Rules of the 100 Days Of Code Challenge
I will code for at least an hour every day for the next 100 days.
I will be focused on the projects defined in #100DaysOfWeb in Python by TalkPython and PyBites.
October 16th, 2019.
- I will tweet about my progress every day -> using the hashtag #100DaysOfCode
- If I code at work, that time won't count towards the challenge.
- I will push code to GitHub every day so that anyone can see my progress and add a link to the commit.
- I will update the Log with the day's progress and provide a link so that others can see my progress.
- I will work on real projects, facing real challenges. The time spent doing tutorials, online courses and other similar resources will NOT count towards this challenge. (If you've just started learning to code, read FAQ). I will be focused on the projects defined in #100DaysOfWeb in Python by TalkPython and PyBites, though. I will not count the time watching the videos, but the time working on the projects. The videos are introducing technologies that are supposed to be applied in the project that follows.

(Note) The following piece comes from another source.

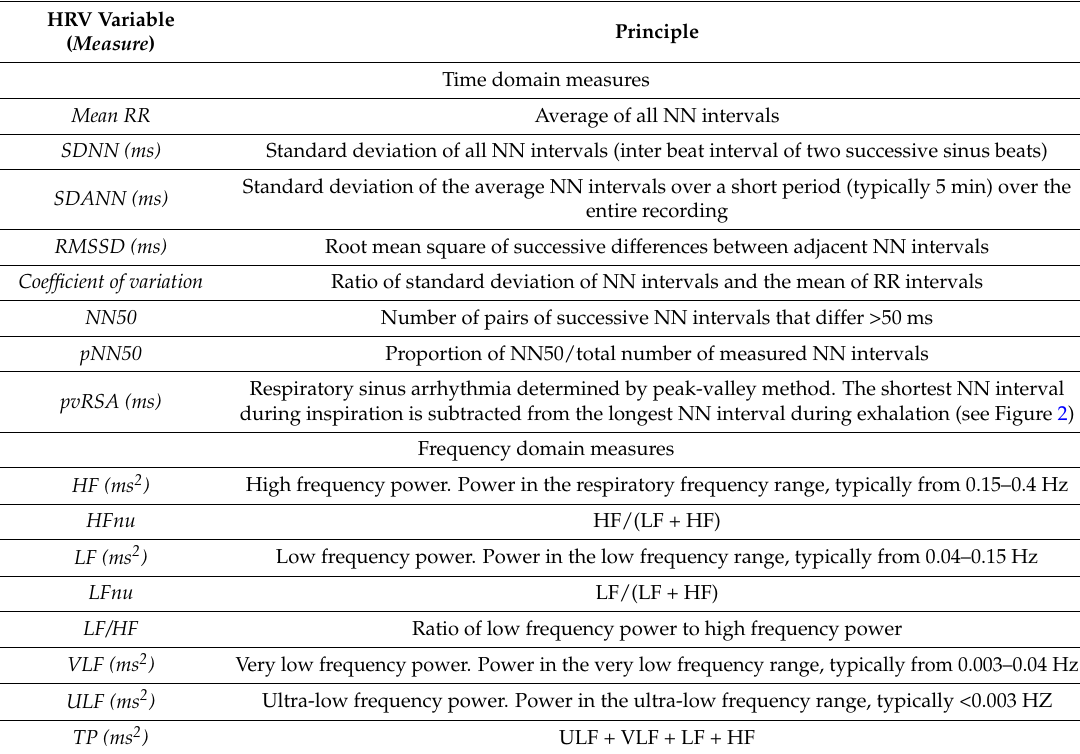
Table 1. Heart rate variability (HRV) based measures. Ms;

Ideas to make this challenge more effective
- To increase the chances of success, it's a requirement that you add a link to each of the day posts in the log. It can be a link to a commit on GitHub, a link to a blog post
- If you get upset or stuck, read this article: Learning to Code: When It Gets Dark
- If you don't know why there is such an emphasis on working on the projects vs doing tutorials or online courses, read this: How to Get a Developer Job in Less Than a Year
- If you can't push your code to GitHub for some reason (e.g. if you're only starting to code and doing interactive exercises), provide a link to a tweet. You can think of something else as long as your challenge stays public - and you get the benefit of being committed to it and accountable for your progress.
- Another good bonus of forking this repo -> if you haven't worked with Markdown before, it's a good way to practice.